START Extracted entries

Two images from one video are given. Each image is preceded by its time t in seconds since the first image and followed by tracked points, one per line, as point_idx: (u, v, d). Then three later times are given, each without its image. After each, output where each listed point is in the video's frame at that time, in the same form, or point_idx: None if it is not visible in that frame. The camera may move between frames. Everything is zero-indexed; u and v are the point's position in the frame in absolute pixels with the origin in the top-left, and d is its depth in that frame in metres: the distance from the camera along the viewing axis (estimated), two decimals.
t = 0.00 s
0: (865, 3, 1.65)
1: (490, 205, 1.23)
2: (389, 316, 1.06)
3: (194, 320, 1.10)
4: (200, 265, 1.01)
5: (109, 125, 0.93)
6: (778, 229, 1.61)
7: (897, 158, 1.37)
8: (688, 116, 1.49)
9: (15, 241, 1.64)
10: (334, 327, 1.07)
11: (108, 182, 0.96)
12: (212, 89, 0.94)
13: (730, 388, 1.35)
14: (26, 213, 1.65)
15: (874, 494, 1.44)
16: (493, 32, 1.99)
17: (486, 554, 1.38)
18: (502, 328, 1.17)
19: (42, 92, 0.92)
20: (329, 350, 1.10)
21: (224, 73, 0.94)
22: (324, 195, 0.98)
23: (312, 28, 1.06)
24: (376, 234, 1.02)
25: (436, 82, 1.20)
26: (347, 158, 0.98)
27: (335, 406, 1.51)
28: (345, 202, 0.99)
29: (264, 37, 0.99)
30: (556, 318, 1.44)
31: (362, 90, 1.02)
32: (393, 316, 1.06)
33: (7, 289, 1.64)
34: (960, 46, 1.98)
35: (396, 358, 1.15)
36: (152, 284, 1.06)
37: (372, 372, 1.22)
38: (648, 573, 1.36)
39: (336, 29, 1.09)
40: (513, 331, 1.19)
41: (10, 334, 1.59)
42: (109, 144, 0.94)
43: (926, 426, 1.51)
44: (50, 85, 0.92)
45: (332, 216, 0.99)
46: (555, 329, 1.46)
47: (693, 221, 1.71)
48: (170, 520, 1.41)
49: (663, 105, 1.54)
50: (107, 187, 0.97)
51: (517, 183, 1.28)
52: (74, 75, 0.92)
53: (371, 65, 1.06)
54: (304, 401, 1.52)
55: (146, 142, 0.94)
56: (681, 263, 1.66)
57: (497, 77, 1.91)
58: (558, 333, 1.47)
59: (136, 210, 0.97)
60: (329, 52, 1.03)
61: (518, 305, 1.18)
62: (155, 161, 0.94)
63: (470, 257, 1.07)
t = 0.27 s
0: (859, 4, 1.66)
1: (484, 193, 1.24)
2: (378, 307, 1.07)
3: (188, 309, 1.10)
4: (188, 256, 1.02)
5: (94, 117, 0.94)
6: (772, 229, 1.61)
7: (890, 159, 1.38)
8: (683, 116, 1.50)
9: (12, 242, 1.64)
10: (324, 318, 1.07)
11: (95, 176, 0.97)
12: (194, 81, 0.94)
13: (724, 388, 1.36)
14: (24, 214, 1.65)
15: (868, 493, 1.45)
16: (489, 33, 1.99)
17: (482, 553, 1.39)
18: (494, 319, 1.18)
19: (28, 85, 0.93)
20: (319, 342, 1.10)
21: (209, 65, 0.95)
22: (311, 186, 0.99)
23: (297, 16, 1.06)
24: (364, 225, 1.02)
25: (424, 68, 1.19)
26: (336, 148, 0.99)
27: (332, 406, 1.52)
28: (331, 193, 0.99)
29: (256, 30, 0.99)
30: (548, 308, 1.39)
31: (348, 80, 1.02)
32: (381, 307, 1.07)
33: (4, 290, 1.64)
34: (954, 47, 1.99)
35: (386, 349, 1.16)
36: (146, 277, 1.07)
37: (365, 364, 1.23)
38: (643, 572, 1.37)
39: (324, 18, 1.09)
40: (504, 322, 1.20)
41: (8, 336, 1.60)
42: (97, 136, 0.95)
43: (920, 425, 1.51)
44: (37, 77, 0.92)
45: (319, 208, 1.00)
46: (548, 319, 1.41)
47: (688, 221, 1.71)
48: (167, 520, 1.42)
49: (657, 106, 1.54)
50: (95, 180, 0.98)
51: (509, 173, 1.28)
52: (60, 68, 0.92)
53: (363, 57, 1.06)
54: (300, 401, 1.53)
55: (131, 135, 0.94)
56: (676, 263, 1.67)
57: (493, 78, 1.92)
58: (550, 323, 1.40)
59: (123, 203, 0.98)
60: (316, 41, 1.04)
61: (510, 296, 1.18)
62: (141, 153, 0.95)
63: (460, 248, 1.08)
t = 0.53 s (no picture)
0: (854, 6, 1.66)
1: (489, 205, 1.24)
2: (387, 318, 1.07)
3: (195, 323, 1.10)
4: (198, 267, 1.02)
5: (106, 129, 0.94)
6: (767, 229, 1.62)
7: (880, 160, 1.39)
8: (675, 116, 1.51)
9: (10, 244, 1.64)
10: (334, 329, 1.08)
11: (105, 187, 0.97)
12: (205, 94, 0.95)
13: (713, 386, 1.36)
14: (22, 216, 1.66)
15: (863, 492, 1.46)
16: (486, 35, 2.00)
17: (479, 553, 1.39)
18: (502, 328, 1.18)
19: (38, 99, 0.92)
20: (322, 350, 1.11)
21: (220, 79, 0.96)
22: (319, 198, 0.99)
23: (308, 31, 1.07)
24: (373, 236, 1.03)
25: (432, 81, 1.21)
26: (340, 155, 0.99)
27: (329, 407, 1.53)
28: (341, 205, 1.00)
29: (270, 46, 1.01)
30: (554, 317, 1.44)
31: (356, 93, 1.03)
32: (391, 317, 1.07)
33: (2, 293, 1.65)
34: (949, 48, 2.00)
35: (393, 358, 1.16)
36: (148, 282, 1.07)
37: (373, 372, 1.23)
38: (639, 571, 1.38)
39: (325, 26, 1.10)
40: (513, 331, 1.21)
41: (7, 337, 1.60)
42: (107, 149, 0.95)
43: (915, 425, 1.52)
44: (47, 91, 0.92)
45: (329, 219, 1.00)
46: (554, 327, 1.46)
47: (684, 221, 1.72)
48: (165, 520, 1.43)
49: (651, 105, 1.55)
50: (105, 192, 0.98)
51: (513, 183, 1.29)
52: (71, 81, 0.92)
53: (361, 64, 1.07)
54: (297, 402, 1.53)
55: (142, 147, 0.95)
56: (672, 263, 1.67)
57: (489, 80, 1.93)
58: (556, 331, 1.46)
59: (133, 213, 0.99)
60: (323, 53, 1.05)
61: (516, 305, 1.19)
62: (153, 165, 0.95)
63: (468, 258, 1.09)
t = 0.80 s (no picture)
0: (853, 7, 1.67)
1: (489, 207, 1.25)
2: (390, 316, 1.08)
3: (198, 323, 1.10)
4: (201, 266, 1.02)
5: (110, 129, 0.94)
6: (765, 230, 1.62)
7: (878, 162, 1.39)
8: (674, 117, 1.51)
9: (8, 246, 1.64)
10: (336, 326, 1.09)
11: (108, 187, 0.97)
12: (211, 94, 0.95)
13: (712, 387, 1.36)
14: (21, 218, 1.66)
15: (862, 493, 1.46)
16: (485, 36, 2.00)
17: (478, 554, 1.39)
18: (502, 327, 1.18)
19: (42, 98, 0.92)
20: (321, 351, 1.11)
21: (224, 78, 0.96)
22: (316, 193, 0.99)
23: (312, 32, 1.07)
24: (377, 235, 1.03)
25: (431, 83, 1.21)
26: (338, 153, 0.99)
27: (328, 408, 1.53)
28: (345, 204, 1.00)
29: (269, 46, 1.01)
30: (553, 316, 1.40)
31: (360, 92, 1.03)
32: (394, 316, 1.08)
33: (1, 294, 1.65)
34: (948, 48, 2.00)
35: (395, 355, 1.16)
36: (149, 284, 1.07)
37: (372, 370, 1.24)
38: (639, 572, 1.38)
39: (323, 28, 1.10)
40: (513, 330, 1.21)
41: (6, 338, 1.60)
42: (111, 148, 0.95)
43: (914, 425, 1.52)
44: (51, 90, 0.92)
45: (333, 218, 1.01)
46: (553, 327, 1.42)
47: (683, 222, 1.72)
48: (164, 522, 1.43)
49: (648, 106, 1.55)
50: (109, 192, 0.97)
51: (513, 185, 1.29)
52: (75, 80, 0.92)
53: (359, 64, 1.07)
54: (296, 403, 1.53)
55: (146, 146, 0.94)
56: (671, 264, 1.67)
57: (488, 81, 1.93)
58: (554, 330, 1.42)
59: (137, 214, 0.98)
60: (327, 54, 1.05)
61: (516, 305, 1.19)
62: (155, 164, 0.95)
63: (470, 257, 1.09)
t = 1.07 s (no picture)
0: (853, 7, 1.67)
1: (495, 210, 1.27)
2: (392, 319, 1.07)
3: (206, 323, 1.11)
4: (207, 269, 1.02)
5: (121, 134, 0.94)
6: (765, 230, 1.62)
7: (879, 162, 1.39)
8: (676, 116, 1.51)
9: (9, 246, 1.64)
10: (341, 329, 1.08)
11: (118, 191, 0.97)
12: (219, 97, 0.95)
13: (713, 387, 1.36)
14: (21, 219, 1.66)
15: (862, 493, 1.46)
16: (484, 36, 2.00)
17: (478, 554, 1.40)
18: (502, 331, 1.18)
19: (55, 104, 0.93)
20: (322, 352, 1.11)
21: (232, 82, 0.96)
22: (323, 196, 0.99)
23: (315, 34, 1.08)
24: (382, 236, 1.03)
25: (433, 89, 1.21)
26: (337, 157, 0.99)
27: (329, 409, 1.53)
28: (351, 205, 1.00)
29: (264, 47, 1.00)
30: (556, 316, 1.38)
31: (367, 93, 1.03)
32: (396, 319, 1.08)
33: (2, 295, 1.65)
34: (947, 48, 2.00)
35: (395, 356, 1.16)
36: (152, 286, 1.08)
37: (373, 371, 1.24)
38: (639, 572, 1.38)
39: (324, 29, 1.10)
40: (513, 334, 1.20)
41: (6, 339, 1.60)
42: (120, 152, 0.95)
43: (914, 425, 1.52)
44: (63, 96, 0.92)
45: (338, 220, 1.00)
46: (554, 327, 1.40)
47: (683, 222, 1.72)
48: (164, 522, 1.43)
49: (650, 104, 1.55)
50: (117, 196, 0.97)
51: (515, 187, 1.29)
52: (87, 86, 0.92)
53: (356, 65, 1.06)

END Extracted entries

### What needs to be done
What you give back must be the stretch above, starting at the line with "9: (12, 242, 1.64)" and ending at the line with "42: (97, 136, 0.95)", copied exactly.

### Answer box
9: (12, 242, 1.64)
10: (324, 318, 1.07)
11: (95, 176, 0.97)
12: (194, 81, 0.94)
13: (724, 388, 1.36)
14: (24, 214, 1.65)
15: (868, 493, 1.45)
16: (489, 33, 1.99)
17: (482, 553, 1.39)
18: (494, 319, 1.18)
19: (28, 85, 0.93)
20: (319, 342, 1.10)
21: (209, 65, 0.95)
22: (311, 186, 0.99)
23: (297, 16, 1.06)
24: (364, 225, 1.02)
25: (424, 68, 1.19)
26: (336, 148, 0.99)
27: (332, 406, 1.52)
28: (331, 193, 0.99)
29: (256, 30, 0.99)
30: (548, 308, 1.39)
31: (348, 80, 1.02)
32: (381, 307, 1.07)
33: (4, 290, 1.64)
34: (954, 47, 1.99)
35: (386, 349, 1.16)
36: (146, 277, 1.07)
37: (365, 364, 1.23)
38: (643, 572, 1.37)
39: (324, 18, 1.09)
40: (504, 322, 1.20)
41: (8, 336, 1.60)
42: (97, 136, 0.95)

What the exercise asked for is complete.